Sandro Magister a consacré récemment plusieurs articles fort intéressants aux sociétés de consulting embauchées par le Vatican pour améliorer ses stuctures et son organisation (18/2/2014)

Articles reliés sur mon site

17 janvier 2014
LA CURIE DE FRANÇOIS, PARADIS DES MULTINATIONALES

Le 17 janvier dernier, sur son blog multilingue CHIESA, Sandro Magister titre: LA CURIE DE FRANÇOIS, PARADIS DES MULTINATIONALES
(http://chiesa.espresso.repubblica.it)

L'auteur résume son propos: «C’est certes d’une Église "pauvre et pour les pauvres" que rêve le pape François.
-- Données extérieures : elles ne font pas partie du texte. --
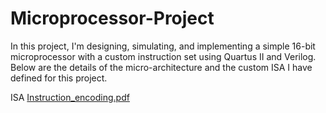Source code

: # Microprocessor-Project

In this project, I'm designing, simulating, and implementing a simple 16-bit microprocessor with a custom instruction set using Quartus II and Verilog. 
Below are the details of the micro-architecture and the custom ISA I have defined for this project.

ISA
[Instruction_encoding.pdf](https://github.com/user-attachments/files/15935884/Instruction_encoding.pdf)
Mais, pour le moment, le Vatican est en train de devenir un pays de Cocagne pour les sociétés de conseil en organisation et en finances les plus réputées et les plus coûteuses du monde.»

Magister passe successivement en revue les tâches assignées aux multinationales McKinsey & Company (communication), Promontory Financial Group (comptes de l'IOR) et KPMG (comptabilité des institutions ayant leur siège dans la Cité du Vatican)

Il évoque au passage la confusion persistante dans la comm' du Vatican, malgré la coûteuse collaboration de la première citée, au point que - note ironiquement le vaticaniste - «dans ce désordre, le pape François préfère agir comme il l’entend. De ses trois interviews qui ont fait le plus de bruit, deux ont été accordées aux jésuites de "La Civiltà Cattolica" et la troisième l’a été au très laïc fondateur du journal "La Repubblica", sans que ni le père Lombardi, ni Burke, ni d’autres ne soient intervenus.»

Concluant:
« En dépit de la volonté affichée de transparence, rien ne filtre à propos des coûts générés par ces recours à des opérateurs extérieurs, coûts que l’on peut supposer énormes, en particulier ceux qui sont à la charge de l’IOR.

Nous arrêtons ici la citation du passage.